Fran Rabuck is a longtime observer and participant in the information technology business. Rabuck is a member of the eWEEK corporate partner advisory board and is president of Philadelphia-based Rabuck Associates. He discussed business intelligence trends with Eric Lundquist.
“We mixed, mashed and ETL [extract, transform, load] our data to make nice little data warehouses. Our customers sliced, diced, graphed and analyzed all of this—all by themselves. Now what? Get ready for the next wave of technologies that will be tsunami in size—and probably not what you expected. Four key technology trends are sure to challenge your data teams in the future when it comes to creating business intelligence. The four meagtrends in BI are: (1) Geospatial, (2) Collaborative B2B things, (3) the 4th Utility and (4) Media Madness.”
Geospatial—”When Google purchased Keyhole and the whole GoogleEarth was suddenly exposed—everyone took notice. Now mashing of data and geography has become a growing hobby. Beyond the hobby aspects, GoogleEarth and a slew of other Geospatial products are creating a BI goldmine for organizations to dig into. Geography creates a whole new platform for business intelligence. It also creates new problems. How do you map and mine documentation? How do you integrate different coordinate systems? How do you merge a Building CAD file correctly onto a world background map? Some companies like Bentley Systems have managed to work this magic and allow humans to store and access information within a Geospatial Map. “With a library of over 4,000 coordinate systems and the ability to spatially index any document type with the location automatically determined based on inherent coordinate systems—it almost seems like magic. But it isnt—its Geo-Intelligence. If youre interested in tracking the developments in this area—you need to watch the standards developing at the Open Geospatial Consortium.“
Collaborative B2B “things”—”To paraphrase an old cliché, Mi informaticus es su informaticus. With the advent of RFID mandates and more coming, end-to-end supply chain visibility is becoming a new business requirement. Its scary when pharmaceutical companies only have a beginning and end point data view of their products. Thats changing. And soon the EPC Global Network will begin testing. Some call this movement the Internet of Things. The real story is the sharing of information across businesses. Thats more than business intelligence—thats business visibility.”

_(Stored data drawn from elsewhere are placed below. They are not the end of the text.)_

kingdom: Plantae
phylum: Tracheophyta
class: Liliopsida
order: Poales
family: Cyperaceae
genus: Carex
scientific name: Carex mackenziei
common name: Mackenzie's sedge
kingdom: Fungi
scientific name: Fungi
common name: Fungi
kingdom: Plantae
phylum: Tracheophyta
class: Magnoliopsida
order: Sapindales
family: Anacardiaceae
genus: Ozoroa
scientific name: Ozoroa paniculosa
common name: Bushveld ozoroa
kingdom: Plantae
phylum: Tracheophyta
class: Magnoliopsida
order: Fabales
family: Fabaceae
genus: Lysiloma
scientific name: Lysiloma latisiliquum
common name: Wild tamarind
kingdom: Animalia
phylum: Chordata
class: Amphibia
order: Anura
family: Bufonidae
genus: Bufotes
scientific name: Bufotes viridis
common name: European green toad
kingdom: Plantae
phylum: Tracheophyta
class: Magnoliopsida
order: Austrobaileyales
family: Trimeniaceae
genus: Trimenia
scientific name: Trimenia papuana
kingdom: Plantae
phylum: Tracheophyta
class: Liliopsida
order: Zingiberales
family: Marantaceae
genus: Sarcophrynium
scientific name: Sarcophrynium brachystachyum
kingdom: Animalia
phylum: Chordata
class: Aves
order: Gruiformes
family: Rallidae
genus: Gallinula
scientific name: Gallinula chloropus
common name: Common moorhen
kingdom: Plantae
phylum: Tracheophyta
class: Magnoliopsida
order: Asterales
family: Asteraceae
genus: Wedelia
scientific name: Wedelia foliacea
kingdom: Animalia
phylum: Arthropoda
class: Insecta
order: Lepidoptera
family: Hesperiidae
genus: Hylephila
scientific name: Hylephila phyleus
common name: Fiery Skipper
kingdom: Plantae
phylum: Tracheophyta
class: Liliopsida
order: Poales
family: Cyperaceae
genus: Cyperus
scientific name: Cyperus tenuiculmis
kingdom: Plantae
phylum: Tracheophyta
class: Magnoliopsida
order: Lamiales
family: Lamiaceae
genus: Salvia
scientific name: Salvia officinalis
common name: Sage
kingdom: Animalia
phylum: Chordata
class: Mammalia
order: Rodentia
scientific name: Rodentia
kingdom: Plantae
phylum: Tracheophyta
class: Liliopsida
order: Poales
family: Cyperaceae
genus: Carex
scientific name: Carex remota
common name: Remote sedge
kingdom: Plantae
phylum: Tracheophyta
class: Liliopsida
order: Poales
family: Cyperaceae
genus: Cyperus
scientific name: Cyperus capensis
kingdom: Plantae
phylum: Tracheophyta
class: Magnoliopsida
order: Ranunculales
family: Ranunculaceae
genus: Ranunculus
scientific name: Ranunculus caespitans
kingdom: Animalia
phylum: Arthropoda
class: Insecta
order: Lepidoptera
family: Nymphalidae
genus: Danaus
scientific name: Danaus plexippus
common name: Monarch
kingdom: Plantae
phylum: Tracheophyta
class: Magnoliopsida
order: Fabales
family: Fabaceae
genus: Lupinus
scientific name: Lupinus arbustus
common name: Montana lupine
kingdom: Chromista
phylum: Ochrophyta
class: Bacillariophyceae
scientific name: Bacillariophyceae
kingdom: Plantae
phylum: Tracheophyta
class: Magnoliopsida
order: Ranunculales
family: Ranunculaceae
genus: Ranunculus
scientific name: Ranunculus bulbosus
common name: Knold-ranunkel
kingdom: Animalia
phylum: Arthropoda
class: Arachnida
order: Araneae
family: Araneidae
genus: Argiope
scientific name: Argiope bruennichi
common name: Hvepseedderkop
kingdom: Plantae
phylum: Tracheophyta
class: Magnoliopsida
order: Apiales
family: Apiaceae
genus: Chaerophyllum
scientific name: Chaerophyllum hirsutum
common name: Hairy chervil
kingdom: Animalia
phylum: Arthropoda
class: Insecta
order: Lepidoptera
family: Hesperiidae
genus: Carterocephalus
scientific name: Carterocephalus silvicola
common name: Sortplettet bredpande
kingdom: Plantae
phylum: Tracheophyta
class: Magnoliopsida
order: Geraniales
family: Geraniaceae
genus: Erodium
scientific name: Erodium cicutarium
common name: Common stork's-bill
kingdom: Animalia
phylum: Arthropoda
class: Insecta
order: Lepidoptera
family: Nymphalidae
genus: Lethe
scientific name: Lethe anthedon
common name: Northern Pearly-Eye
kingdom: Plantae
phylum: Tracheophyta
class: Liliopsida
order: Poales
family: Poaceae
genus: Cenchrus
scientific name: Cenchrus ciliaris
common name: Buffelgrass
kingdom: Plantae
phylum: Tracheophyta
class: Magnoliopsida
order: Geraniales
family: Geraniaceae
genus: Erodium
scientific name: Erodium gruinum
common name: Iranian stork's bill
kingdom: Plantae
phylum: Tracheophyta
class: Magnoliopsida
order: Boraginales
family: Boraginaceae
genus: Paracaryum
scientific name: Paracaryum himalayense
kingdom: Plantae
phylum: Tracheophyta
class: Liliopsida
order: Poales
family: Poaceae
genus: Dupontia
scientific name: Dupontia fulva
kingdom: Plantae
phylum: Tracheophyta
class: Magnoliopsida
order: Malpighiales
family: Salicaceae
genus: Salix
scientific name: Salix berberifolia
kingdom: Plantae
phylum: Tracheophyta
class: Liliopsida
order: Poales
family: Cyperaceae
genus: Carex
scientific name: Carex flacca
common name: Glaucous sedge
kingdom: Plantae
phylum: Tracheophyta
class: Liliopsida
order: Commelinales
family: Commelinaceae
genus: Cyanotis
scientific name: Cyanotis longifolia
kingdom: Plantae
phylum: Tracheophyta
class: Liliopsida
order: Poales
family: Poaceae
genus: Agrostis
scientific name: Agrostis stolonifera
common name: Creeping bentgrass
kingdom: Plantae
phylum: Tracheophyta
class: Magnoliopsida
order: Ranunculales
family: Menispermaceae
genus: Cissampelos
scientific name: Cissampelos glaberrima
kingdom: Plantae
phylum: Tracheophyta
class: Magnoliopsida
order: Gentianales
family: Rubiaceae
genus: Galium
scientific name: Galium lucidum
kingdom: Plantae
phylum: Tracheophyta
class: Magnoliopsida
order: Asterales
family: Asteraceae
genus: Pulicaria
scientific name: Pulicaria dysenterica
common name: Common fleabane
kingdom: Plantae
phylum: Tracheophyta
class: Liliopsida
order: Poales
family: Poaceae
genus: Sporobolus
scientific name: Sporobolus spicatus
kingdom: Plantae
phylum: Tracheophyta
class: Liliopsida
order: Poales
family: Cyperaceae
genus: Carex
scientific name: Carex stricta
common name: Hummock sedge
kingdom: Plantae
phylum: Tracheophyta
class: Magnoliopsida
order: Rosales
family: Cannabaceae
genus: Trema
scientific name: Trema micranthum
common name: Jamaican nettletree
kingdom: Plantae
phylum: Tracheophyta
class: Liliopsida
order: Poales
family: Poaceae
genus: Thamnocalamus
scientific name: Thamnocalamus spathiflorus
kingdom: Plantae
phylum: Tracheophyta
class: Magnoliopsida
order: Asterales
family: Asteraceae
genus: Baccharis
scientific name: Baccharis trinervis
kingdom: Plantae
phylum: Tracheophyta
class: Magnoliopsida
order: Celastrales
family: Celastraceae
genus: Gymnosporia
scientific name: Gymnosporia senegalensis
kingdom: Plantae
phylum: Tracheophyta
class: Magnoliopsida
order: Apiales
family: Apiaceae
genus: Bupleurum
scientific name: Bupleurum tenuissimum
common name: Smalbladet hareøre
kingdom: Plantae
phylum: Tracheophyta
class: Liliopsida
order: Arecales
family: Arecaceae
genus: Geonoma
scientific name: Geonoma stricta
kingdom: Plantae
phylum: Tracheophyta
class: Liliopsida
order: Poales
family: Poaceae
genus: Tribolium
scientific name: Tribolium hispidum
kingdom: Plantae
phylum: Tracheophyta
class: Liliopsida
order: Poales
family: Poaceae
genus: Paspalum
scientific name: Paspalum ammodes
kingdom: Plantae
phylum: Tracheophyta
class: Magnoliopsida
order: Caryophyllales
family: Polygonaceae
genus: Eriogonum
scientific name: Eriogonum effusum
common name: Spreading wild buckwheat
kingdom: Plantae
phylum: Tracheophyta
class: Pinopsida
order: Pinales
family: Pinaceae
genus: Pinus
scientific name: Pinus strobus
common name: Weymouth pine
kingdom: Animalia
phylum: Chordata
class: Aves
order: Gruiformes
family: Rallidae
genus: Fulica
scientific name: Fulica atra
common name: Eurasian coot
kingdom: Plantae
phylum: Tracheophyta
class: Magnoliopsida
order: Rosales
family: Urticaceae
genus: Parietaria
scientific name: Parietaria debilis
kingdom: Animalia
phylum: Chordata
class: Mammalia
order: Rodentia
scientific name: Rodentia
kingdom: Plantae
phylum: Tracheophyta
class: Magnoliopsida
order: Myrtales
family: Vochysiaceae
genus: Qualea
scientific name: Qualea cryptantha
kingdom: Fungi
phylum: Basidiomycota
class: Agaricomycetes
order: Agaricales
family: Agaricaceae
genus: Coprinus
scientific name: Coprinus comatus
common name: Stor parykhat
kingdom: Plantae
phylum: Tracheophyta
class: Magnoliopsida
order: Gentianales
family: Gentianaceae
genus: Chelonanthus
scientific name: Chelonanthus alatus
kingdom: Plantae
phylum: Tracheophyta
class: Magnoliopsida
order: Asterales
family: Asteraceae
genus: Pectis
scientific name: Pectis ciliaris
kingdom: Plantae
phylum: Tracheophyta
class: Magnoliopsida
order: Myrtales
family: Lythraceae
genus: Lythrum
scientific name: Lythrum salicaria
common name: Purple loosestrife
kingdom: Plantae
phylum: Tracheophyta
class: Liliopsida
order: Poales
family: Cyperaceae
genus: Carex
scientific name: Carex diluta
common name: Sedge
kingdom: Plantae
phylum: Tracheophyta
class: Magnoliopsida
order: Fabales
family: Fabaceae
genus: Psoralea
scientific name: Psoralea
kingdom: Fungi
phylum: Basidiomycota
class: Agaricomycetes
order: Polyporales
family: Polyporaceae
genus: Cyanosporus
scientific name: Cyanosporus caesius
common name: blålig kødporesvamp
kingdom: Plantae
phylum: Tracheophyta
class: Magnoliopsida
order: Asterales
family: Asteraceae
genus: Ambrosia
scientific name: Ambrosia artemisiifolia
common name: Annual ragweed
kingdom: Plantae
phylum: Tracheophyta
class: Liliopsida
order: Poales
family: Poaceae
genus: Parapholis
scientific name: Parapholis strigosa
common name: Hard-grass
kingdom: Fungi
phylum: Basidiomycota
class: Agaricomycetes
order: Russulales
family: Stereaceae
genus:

The 4th Utility—”Thats the name of the concept that some in the Building, Construction and Real Estate market are using to describe Intelligent Buildings of the future. All IP-based, all-connected. Current building systems are silos of information with disconnected architectures like BACnet, LonWorks, ModBus and others. Its a mess. After 9/11, it became obvious to a lot of people that security systems might need to be viewed in relation to HVAC systems. In fact all Building Systems need to be controlled and coordinated from a single viewpoint.
“Thats why smart, old school companies like Honeywell snatched up small integration companies like Tridium. Tridium invented the Niagara Framework—a software architecture that integrates diverse systems and devices. Its agnostic to manufacturer and communication protocols. And all of this data is going IP. You now will be able to combine enterprise application data with Internet-enable building products. Think of the possibilities. Even wireless mesh architectures like ZigBee are creating links to other systems like BACnet.
“Organizations like FIATECH are working on problems related to the full lifecycle of a building and its construction. Projects like AEX are driving specifications to support automation of information sharing from design, procurement, delivery, operation and maintenance of capital facilities equipment (http://www.fiatech.org/—scroll down to the bottom right side and youll see the Intelligent & Automated Construction JobSite—that Im co-chairing).
“Whats the cost today of the lack of interoperability of this “business intelligence” in the capital facilities industry? According to a research study by NIST, yearly estimates are close to $16 billion in the U.S. alone. Thats not intelligent business.
Media Madness—”iPod, YouTube and other casting and sharing technologies are just the beginning. As the tools for capturing, creating, editing audio and video content continue to accelerate—more people in your organization will begin to become aspiring Spielbergs. Even more people outside your organization will begin to Media-ize about you. This past week Adobe acquired Serious Magic, one of the premier tools for creating desktop video that allows anyone to produce a newsroom-like video at their desktop with just a simple camera and a mic. Simple storage of this technology is just the first part of your problem in gathering this intelligence.
“Now comes the hard part—how do you search and mine rich data. Google and others have discovered that text tagging just isnt enough. Companies like Blinkx (licensed by Microsoft two weeks ago), TVEyes, and Project Venice are working on ways to interpret and mine this rich data and convert it into searchable data. When you say BI to TVEyes—they think “broadcast intelligence.” Congratulations go out to eWEEK for their launch of eVideo this week. In another two to five years after they assembled a massive library of these vidcasts, someone will want to go digging to find one particular gem buried in the collection—and it will be Erics problem to find it.”